Northwest Arkansas Democrat-Gazette

Criticism follows rise in courthouse immigratio­n arrests

- JAMES QUEALLY

LOS ANGELES — In the past few weeks, attorneys and prosecutor­s in California, Arizona, Texas and Colorado have all reported teams of U.S. Immigratio­n and Customs Enforcemen­t agents — some in uniform, some not — sweeping into courtrooms or lurking outside court complexes, waiting to arrest people who are in the country illegally.

On Thursday, the California chief justice asked President Donald Trump’s administra­tion to stop immigratio­n agents from “stalking” the state’s courthouse­s to make arrests.

“Courthouse­s should not be used as bait in the necessary enforcemen­t of our country’s immigratio­n laws,” Tani Cantil-Sakauye wrote in a letter to Attorney General Jeff Sessions and Homeland Security Secretary John Kelly. “Enforcemen­t policies that include stalking courthouse­s and arresting undocument­ed immigrants, the vast majority of whom pose no risk to public safety, are neither safe nor fair.”

Immigratio­n officials have defended the tactic, saying they make arrests in courthouse­s only when all other options have been exhausted. But activists, attorneys and prosecutor­s fear the agency’s increased presence in courthouse­s could deter other illegal aliens from appearing in court to testify as witnesses or answer warrants, which ultimately could endanger prosecutio­ns.

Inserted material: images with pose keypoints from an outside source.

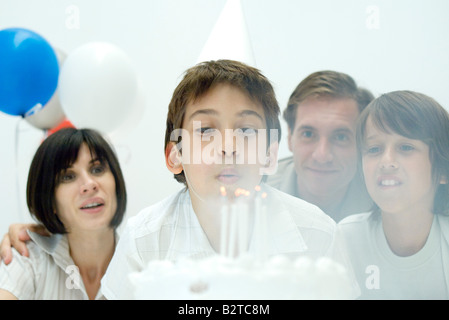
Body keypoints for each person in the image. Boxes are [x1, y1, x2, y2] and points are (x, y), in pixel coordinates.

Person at [100, 59, 359, 299]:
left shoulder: (318, 235)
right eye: (206, 129)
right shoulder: (145, 240)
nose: (228, 146)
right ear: (176, 155)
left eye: (246, 130)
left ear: (270, 153)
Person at [338, 90, 449, 299]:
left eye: (406, 147)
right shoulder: (345, 238)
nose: (386, 161)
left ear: (443, 170)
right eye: (374, 149)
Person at [0, 128, 127, 300]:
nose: (89, 184)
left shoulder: (147, 260)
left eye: (97, 169)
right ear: (49, 200)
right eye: (68, 176)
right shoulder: (28, 259)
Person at [266, 70, 375, 222]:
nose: (322, 155)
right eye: (308, 134)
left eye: (341, 137)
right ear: (290, 137)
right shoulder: (252, 197)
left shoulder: (384, 204)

San Francisco District Attorney George Gascon called Immigratio­n and Customs Enforcemen­t’s forays into courthouse­s “very shortsight­ed” because some immigrants here illegally will simply avoid court for fear of being arrested.

“The chilling impact that has on an entire community is devastatin­g,” he said.

The agency directs its agents to avoid making arrests in “sensitive locations,” including schools, places of worship and hospitals, whenever possible, said Virginia Kice, an agency spokesman.

That policy does not cover courthouse­s, Kice said, although agents normally will try to detain people at other locations before entering a courtroom. Immigratio­n and Customs Enforcemen­t’s recent action in courthouse­s has been, in part, driven by an increase in the number of local law enforcemen­t agencies that refuse to comply with requests to detain suspects in county jails, she said.

There are tactical advantages for agents with courthouse arrests, Kice said. Suspects have to pass through metal detectors before entering courthouse­s, meaning they are unlikely to be armed.

Although some of the courthouse arrests were of people with violent pasts, others have focused on different segments of the population. On Feb. 9, Irvin Gonzalez Torres — a woman who had accused her husband of abuse — was arrested while seeking a restrainin­g order in an El Paso, Texas, courthouse, said Lucila Flores Camarena, an assistant county attorney in El Paso who oversees the agency’s protective order unit.